▸ Source data:
--- START ---

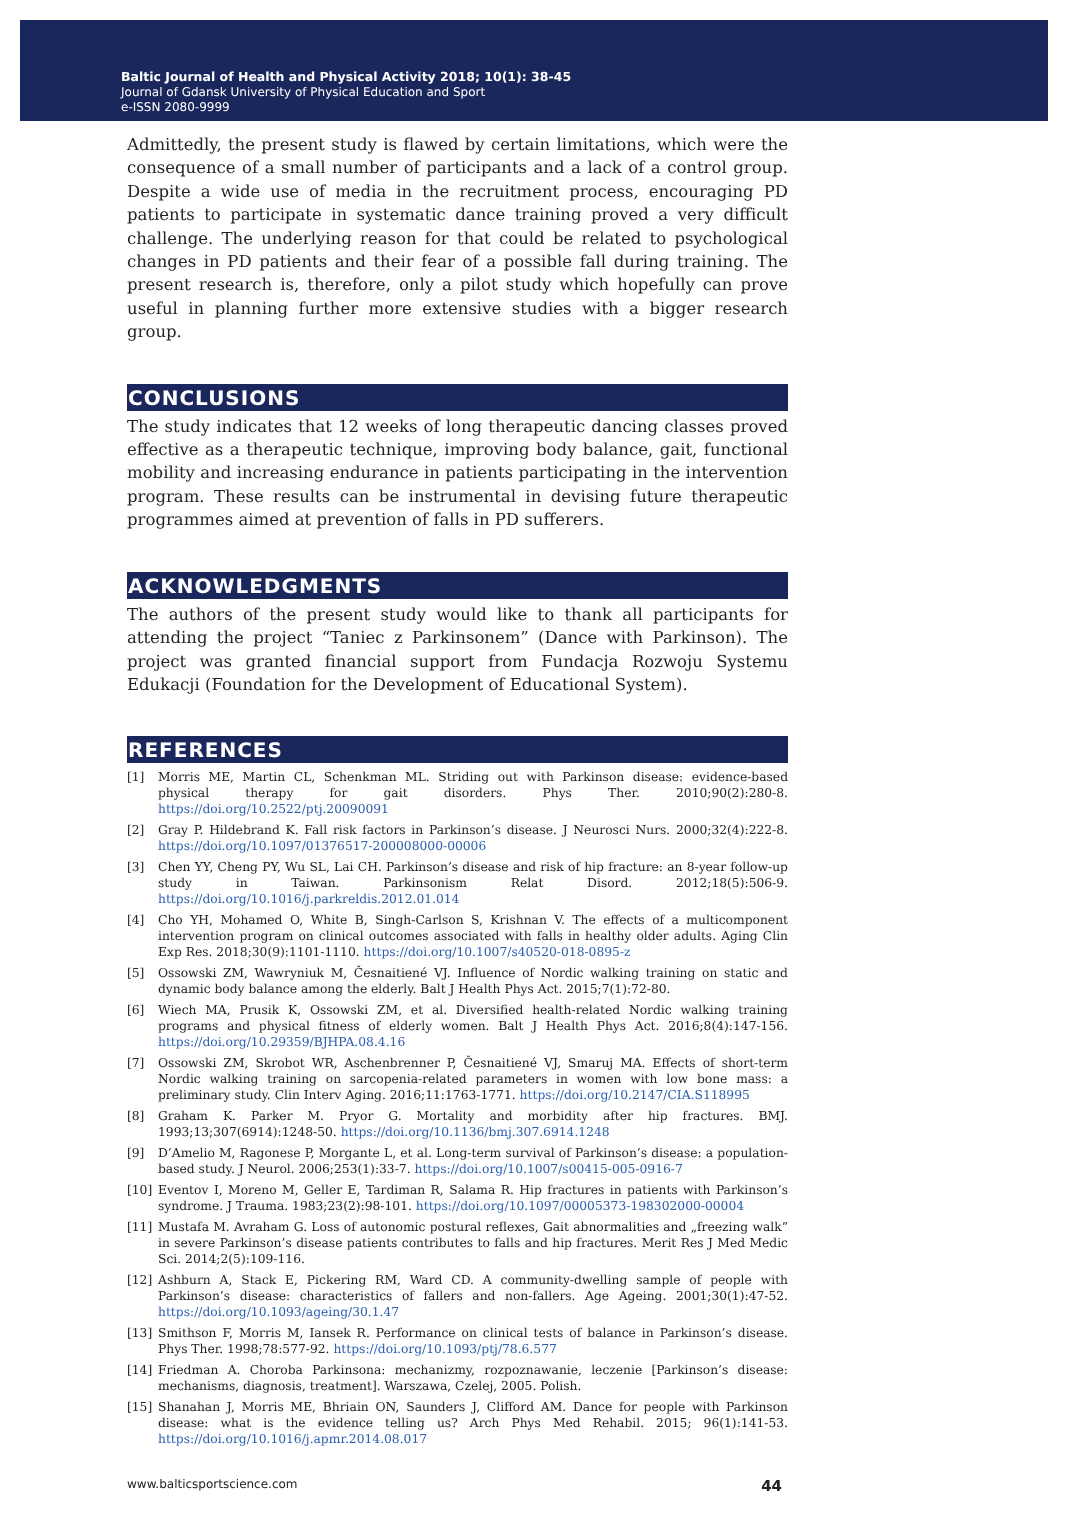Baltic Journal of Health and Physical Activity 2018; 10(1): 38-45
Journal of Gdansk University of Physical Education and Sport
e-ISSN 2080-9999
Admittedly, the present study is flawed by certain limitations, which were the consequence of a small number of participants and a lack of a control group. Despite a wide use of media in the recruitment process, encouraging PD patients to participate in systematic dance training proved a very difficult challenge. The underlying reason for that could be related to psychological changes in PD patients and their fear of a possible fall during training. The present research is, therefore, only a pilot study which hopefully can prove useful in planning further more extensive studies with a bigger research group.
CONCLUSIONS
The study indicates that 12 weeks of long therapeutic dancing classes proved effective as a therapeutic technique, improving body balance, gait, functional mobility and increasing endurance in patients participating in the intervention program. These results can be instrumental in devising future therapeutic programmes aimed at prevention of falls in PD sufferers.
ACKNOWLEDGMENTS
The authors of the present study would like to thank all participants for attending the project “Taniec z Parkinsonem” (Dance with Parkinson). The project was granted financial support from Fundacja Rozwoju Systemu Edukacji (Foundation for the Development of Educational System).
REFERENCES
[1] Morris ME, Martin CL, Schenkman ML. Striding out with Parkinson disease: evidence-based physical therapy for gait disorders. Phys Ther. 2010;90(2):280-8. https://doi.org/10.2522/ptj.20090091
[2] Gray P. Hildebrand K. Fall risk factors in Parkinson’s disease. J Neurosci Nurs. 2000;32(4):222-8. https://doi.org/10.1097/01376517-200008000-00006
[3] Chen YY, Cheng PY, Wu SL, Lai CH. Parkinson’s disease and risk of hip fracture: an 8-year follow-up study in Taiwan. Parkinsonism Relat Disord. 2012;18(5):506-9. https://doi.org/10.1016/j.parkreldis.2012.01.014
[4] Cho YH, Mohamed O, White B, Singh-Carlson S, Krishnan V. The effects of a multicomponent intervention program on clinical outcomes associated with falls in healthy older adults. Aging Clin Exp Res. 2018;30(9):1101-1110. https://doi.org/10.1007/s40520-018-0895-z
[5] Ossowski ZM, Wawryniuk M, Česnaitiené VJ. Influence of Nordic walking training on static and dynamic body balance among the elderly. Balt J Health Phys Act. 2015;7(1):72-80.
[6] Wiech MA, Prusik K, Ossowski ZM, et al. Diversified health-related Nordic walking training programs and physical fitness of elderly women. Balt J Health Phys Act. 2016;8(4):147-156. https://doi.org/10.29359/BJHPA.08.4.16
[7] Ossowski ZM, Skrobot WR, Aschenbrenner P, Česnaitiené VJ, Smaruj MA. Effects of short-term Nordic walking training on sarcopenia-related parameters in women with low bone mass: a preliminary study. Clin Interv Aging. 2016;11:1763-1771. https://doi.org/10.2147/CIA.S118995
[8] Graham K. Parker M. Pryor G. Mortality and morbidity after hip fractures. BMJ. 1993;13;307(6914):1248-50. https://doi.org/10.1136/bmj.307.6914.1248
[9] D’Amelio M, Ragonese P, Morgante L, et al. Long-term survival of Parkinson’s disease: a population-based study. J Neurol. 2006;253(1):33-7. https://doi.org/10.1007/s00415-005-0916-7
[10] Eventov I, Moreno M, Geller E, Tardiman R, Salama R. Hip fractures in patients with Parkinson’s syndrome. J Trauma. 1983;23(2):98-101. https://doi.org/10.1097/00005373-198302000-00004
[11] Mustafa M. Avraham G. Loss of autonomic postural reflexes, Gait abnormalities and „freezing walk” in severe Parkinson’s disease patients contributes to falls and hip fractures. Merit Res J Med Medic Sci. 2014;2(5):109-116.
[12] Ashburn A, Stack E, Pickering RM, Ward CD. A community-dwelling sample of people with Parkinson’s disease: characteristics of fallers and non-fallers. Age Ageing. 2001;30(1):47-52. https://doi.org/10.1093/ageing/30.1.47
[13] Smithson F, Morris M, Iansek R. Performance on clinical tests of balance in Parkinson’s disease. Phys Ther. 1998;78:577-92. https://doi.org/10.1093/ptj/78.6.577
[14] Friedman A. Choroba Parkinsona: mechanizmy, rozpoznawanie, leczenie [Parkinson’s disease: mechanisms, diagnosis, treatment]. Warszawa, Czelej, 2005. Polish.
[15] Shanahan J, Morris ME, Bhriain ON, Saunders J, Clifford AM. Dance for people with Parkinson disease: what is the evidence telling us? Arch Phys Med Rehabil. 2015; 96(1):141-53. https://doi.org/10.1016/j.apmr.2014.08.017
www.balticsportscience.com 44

--- END ---

▸ Problem: When you reproduce the material, keep every word exact and leave each picture out.

▸ Response to the task:
Baltic Journal of Health and Physical Activity 2018; 10(1): 38-45
Journal of Gdansk University of Physical Education and Sport
e-ISSN 2080-9999
Admittedly, the present study is flawed by certain limitations, which were the consequence of a small number of participants and a lack of a control group. Despite a wide use of media in the recruitment process, encouraging PD patients to participate in systematic dance training proved a very difficult challenge. The underlying reason for that could be related to psychological changes in PD patients and their fear of a possible fall during training. The present research is, therefore, only a pilot study which hopefully can prove useful in planning further more extensive studies with a bigger research group.
CONCLUSIONS
The study indicates that 12 weeks of long therapeutic dancing classes proved effective as a therapeutic technique, improving body balance, gait, functional mobility and increasing endurance in patients participating in the intervention program. These results can be instrumental in devising future therapeutic programmes aimed at prevention of falls in PD sufferers.
ACKNOWLEDGMENTS
The authors of the present study would like to thank all participants for attending the project “Taniec z Parkinsonem” (Dance with Parkinson). The project was granted financial support from Fundacja Rozwoju Systemu Edukacji (Foundation for the Development of Educational System).
REFERENCES
[1] Morris ME, Martin CL, Schenkman ML. Striding out with Parkinson disease: evidence-based physical therapy for gait disorders. Phys Ther. 2010;90(2):280-8. https://doi.org/10.2522/ptj.20090091
[2] Gray P. Hildebrand K. Fall risk factors in Parkinson’s disease. J Neurosci Nurs. 2000;32(4):222-8. https://doi.org/10.1097/01376517-200008000-00006
[3] Chen YY, Cheng PY, Wu SL, Lai CH. Parkinson’s disease and risk of hip fracture: an 8-year follow-up study in Taiwan. Parkinsonism Relat Disord. 2012;18(5):506-9. https://doi.org/10.1016/j.parkreldis.2012.01.014
[4] Cho YH, Mohamed O, White B, Singh-Carlson S, Krishnan V. The effects of a multicomponent intervention program on clinical outcomes associated with falls in healthy older adults. Aging Clin Exp Res. 2018;30(9):1101-1110. https://doi.org/10.1007/s40520-018-0895-z
[5] Ossowski ZM, Wawryniuk M, Česnaitiené VJ. Influence of Nordic walking training on static and dynamic body balance among the elderly. Balt J Health Phys Act. 2015;7(1):72-80.
[6] Wiech MA, Prusik K, Ossowski ZM, et al. Diversified health-related Nordic walking training programs and physical fitness of elderly women. Balt J Health Phys Act. 2016;8(4):147-156. https://doi.org/10.29359/BJHPA.08.4.16
[7] Ossowski ZM, Skrobot WR, Aschenbrenner P, Česnaitiené VJ, Smaruj MA. Effects of short-term Nordic walking training on sarcopenia-related parameters in women with low bone mass: a preliminary study. Clin Interv Aging. 2016;11:1763-1771. https://doi.org/10.2147/CIA.S118995
[8] Graham K. Parker M. Pryor G. Mortality and morbidity after hip fractures. BMJ. 1993;13;307(6914):1248-50. https://doi.org/10.1136/bmj.307.6914.1248
[9] D’Amelio M, Ragonese P, Morgante L, et al. Long-term survival of Parkinson’s disease: a population-based study. J Neurol. 2006;253(1):33-7. https://doi.org/10.1007/s00415-005-0916-7
[10] Eventov I, Moreno M, Geller E, Tardiman R, Salama R. Hip fractures in patients with Parkinson’s syndrome. J Trauma. 1983;23(2):98-101. https://doi.org/10.1097/00005373-198302000-00004
[11] Mustafa M. Avraham G. Loss of autonomic postural reflexes, Gait abnormalities and „freezing walk” in severe Parkinson’s disease patients contributes to falls and hip fractures. Merit Res J Med Medic Sci. 2014;2(5):109-116.
[12] Ashburn A, Stack E, Pickering RM, Ward CD. A community-dwelling sample of people with Parkinson’s disease: characteristics of fallers and non-fallers. Age Ageing. 2001;30(1):47-52. https://doi.org/10.1093/ageing/30.1.47
[13] Smithson F, Morris M, Iansek R. Performance on clinical tests of balance in Parkinson’s disease. Phys Ther. 1998;78:577-92. https://doi.org/10.1093/ptj/78.6.577
[14] Friedman A. Choroba Parkinsona: mechanizmy, rozpoznawanie, leczenie [Parkinson’s disease: mechanisms, diagnosis, treatment]. Warszawa, Czelej, 2005. Polish.
[15] Shanahan J, Morris ME, Bhriain ON, Saunders J, Clifford AM. Dance for people with Parkinson disease: what is the evidence telling us? Arch Phys Med Rehabil. 2015; 96(1):141-53. https://doi.org/10.1016/j.apmr.2014.08.017
www.balticsportscience.com 44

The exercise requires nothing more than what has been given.